I have a long passion for photography even doing it as a part time business. In past I have specialized in automotive and pin up photography, but since I have started this new hobby I have been focusing on improving my watch/product photography. I'm starting this thread to showcase my photos and get some feedback and tips. Currently I am shooting with a Canon 80d with a Canon 50mm macro lens.












View attachment IMG_0113_1571859481908.jpg


----------



## Draconian Collector

View attachment IMG_0215.jpg
View attachment IMG_0225.jpg
View attachment IMG_0227.jpg
View attachment IMG_0228.jpg
View attachment IMG_0229.jpg


----------



## Draconian Collector

View attachment IMG_0230.jpg
View attachment IMG_0234.jpg
View attachment IMG_0238.jpg






View attachment IMG_0206.jpg
View attachment IMG_0212.jpg


----------



## Sherpat

These are very nice. The colors really pop. And you've controlled the reflections - great use of lighting!

Can I just suggest, since you asked for feedback, that you try focus stacking if you intend these as product shoots rather than art shoots. Just take your very first photo as an example: way too much of the face is out of focus. You are obviously shooting wide open, so your DOF in pretty much all your pictures is incredibly shallow. So shallow that even in your nearly face-on shots the hands are in focus, but the indices and bezel are not. Or vice-versa. You might want to try throwing more light at your subjects and using a smaller aperture to increase DOF. When I started doing product photography I had limited lighting available so I dropped my shutter speed to get correct exposure with the light I had, and the aperture I wanted. Both work well, but focus stacking I think is overall the best option. 
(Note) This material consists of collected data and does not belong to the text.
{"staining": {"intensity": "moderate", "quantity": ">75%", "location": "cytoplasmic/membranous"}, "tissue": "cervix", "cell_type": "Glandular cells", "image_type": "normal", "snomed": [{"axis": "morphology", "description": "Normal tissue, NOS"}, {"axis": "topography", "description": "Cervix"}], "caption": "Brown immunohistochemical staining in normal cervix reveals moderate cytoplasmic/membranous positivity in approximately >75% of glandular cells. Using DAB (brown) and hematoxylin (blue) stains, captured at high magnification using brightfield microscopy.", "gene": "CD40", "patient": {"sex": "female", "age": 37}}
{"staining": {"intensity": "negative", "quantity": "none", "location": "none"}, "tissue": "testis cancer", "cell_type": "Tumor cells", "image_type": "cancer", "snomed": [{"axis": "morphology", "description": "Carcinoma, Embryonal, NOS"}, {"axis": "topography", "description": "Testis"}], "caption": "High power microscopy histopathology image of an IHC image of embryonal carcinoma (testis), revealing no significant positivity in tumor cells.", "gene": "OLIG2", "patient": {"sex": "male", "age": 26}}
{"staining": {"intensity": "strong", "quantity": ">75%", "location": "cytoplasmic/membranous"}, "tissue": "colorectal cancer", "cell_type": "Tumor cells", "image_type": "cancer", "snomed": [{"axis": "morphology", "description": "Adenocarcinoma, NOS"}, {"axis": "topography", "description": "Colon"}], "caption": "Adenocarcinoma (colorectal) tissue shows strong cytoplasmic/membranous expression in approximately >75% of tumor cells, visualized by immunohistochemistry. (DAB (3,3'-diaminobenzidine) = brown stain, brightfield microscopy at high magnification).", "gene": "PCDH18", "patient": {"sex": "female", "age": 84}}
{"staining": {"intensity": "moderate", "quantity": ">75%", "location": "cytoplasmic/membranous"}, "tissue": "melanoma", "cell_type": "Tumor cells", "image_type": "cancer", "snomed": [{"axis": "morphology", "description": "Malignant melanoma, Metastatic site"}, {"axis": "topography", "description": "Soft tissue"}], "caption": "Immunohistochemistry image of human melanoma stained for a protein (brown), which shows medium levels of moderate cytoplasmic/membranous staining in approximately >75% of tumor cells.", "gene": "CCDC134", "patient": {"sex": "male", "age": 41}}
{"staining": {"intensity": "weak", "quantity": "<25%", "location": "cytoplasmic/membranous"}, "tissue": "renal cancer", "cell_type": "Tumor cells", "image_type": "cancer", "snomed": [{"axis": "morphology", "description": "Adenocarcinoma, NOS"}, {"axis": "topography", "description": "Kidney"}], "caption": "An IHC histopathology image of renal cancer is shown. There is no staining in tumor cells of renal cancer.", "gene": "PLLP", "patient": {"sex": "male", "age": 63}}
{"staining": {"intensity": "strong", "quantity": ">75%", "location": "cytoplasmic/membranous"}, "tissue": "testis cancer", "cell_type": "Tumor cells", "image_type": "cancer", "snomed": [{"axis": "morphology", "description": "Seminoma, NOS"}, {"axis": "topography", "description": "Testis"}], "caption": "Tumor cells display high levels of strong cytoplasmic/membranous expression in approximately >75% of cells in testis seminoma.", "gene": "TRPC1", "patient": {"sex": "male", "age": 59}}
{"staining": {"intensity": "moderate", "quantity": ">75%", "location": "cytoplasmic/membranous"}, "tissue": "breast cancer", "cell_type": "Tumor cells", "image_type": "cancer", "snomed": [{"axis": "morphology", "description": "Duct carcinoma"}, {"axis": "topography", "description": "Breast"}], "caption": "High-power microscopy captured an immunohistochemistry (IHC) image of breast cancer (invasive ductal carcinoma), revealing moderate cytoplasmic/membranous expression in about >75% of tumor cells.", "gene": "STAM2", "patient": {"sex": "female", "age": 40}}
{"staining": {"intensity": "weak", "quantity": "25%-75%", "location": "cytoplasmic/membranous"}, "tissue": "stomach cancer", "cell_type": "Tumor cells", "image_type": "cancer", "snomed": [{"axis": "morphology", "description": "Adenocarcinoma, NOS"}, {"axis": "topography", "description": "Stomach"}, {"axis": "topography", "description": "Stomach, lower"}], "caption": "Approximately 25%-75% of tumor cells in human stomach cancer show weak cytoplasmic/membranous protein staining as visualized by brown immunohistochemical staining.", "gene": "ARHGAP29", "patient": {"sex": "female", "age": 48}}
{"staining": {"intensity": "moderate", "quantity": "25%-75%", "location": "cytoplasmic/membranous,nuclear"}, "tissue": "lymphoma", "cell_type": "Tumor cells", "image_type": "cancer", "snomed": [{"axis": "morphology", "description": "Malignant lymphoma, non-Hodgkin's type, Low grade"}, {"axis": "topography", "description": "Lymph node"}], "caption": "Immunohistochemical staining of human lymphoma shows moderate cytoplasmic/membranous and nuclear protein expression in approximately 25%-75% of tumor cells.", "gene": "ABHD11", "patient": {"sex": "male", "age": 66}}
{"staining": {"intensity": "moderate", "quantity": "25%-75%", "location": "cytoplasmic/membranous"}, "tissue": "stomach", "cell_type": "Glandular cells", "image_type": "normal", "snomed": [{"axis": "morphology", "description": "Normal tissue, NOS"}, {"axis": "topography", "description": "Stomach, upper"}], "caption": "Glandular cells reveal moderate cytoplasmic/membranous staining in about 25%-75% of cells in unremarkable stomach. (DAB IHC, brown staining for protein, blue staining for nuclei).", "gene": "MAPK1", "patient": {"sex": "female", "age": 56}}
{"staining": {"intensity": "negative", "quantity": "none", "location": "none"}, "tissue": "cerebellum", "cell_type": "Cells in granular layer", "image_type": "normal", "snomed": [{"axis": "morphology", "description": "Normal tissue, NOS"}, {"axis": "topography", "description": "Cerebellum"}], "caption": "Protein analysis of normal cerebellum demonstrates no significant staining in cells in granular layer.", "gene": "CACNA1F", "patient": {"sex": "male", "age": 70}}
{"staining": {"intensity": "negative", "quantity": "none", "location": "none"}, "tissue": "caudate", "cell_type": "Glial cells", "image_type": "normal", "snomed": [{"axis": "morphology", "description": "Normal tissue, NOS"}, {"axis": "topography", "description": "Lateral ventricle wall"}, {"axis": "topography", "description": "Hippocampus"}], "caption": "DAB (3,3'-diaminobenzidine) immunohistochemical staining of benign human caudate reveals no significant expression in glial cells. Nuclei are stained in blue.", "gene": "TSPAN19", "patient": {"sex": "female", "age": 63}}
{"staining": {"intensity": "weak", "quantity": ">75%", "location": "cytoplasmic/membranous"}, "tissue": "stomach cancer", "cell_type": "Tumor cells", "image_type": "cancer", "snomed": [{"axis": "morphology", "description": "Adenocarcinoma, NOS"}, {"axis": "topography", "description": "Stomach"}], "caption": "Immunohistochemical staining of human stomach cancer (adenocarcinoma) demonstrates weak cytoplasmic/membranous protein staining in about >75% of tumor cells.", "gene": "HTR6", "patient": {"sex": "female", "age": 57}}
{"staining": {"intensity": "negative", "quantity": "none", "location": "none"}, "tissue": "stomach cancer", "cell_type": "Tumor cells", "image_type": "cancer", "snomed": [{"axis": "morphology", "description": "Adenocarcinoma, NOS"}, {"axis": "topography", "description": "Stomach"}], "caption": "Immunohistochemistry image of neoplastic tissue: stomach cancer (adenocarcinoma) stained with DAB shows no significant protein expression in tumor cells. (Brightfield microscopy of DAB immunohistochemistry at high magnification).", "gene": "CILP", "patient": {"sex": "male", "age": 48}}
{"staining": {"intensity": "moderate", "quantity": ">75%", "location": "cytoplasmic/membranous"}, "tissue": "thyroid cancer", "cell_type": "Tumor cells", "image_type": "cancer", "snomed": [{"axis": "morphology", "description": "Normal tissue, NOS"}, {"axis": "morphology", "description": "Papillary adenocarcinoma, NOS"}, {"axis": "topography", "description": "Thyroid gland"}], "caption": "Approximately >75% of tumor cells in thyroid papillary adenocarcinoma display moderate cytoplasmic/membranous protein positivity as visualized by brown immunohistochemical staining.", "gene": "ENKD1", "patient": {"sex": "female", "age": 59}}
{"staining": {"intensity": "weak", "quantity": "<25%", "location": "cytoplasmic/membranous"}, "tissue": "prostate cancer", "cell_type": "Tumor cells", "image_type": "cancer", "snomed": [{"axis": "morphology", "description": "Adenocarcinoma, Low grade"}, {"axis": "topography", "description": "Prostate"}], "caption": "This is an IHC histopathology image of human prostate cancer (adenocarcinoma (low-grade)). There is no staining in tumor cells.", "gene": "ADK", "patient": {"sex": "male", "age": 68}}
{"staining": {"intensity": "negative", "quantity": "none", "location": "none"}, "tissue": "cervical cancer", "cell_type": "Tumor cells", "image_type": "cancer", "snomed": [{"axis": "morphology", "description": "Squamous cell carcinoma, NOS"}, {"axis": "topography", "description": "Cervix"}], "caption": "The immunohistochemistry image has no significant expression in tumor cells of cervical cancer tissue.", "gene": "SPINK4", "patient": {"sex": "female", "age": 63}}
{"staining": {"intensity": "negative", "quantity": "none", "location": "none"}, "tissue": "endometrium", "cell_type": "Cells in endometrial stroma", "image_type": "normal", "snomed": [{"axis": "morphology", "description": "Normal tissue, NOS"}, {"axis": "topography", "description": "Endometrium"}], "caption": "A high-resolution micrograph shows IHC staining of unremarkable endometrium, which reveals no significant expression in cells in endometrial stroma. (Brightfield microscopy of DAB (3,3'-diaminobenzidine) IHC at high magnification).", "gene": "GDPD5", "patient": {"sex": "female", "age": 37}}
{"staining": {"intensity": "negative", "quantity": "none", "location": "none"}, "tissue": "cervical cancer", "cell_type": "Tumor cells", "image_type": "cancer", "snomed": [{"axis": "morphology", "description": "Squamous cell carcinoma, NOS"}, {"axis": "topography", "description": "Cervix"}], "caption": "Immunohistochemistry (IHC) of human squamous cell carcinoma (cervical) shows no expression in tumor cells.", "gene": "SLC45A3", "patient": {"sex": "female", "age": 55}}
And I have to say, there are one or two examples where you just missed focus completely, like that shot of the Citizen on the neck of the JD bottle. It really shows in the cropped shot, particularly, . Are you using auto focus? If so, I would definitely switch to manual. Zoom in on your preview and focus to a very zoomed-in point. I do a lot of macro work where the focal plane is razor thin, and this is the method I use.

None of this is criticism. But since it seems like you want to up your product photography game (for money?) I thought I'd give you the benefit of my experience as product photographer for a California winery, and for my wife's company (I didn't have a choice AND she doesn't pay - worst gig I ever landed, lol). If you've done this as a business before I'm sure you'd want to know even the minute things that might need addressing, and are skilled enough to make the necessary adjustments. 

Having said that, if it was your intention to have only a tiny portion of your shot sharp, or you intentionally put the entire watch out of focus for a soft focus effect, then disregard everything I said. My opinions were just that: opinions. You do you, as the kids say 

All the best. I'm looking forward to seeing more of your watch work.

ps. Focus stack. Seriously.


----------



## riff raff

I'd like to see watches and pin-up combined. And, stacked sounds better here as well...<g>


----------



## brianrbenton

As a hobby, I've enjoyed wildlife photography for quite some time now. 2 young children have made that virtually impossible the past few years, but I digress. I'm typically shooting from a distance in wildlife scenarios and I'm finding it difficult to now shoot quality close up shots of my watches. The input given in this thread was very helpful. I'll immediately put the advice to work and see what I come up with. 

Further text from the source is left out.